I am prepared to teach any core chemical engineering course at an undergraduate or graduate level and am particularly excited about teaching thermodynamics and transport. Broadly, I believe in a solid foundation in core courses. As one of only a few chemical engineers in my postdoctoral group, I have found that core chemical engineering principles have been essential for a range of academic and industrial research projects. Throughout my undergraduate, Ph.D., and postdoc research, numerical methods and computer science courses have also been highly relevant. Thus, I would support establishing a strong numerical methods course as part of the chemical engineering curriculum at my university.

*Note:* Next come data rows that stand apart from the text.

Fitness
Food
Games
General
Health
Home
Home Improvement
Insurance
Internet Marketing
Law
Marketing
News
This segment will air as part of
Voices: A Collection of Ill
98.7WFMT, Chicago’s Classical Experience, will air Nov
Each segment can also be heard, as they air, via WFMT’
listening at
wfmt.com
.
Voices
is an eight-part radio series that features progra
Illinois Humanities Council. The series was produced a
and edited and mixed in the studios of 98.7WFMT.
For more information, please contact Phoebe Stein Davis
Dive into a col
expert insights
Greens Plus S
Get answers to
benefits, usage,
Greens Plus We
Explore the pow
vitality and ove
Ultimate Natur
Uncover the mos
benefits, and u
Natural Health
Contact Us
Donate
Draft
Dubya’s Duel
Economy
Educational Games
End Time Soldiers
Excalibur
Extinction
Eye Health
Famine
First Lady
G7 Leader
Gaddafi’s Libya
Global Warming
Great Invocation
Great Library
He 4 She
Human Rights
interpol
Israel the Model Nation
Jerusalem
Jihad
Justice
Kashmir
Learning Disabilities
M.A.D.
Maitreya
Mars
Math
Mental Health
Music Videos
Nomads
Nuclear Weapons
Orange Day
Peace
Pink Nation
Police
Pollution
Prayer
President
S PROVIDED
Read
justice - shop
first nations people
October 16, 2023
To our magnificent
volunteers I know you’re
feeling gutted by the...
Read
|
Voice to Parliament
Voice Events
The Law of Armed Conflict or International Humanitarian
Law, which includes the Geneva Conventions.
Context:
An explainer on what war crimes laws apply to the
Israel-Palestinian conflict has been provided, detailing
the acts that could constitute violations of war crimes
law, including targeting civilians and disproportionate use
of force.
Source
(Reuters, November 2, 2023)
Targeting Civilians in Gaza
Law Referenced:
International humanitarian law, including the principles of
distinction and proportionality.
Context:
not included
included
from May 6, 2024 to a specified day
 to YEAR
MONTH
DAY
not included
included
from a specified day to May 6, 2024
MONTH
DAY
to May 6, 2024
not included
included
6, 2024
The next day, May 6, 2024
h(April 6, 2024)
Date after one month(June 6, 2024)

I would also like to teach courses for electrochemistry. This effort builds off my experience as a teaching assistant for an electrochemistry course during my Ph.D, where I helped develop problem sets, exams, and general course design. I have also had the opportunity to teach electrochemistry to others, including high school students and researchers at a start-up company. Electrochemistry represents a combination of all chemical engineering core principles, including thermodynamics, kinetics, and transport, and flows naturally from the traditional curriculum. Accordingly, as electrochemistry becomes increasingly relevant in both academia and industry, courses that bridge the gap between chemical engineering fundamentals and topics including energy storage, electrochemical separations, and electro-organic synthesis will become critical.

I am excited to be able to teach, and my goal is to build a supportive, diverse, and inclusive environment. To this end, I believe in providing strong mentorship for my students and will draw on my experiences as my Ph.D. advisor’s first batch of graduate students at MIT, where I had the opportunity to guide the development of the lab over its first five years and have had the pleasure of being a senior mentor on multiple occasions. These experiences shaped my view of teaching and mentorship, and I am committed to creating a teaching and mentoring environment where all students feel comfortable and have the opportunity to learn both in and out of the lab.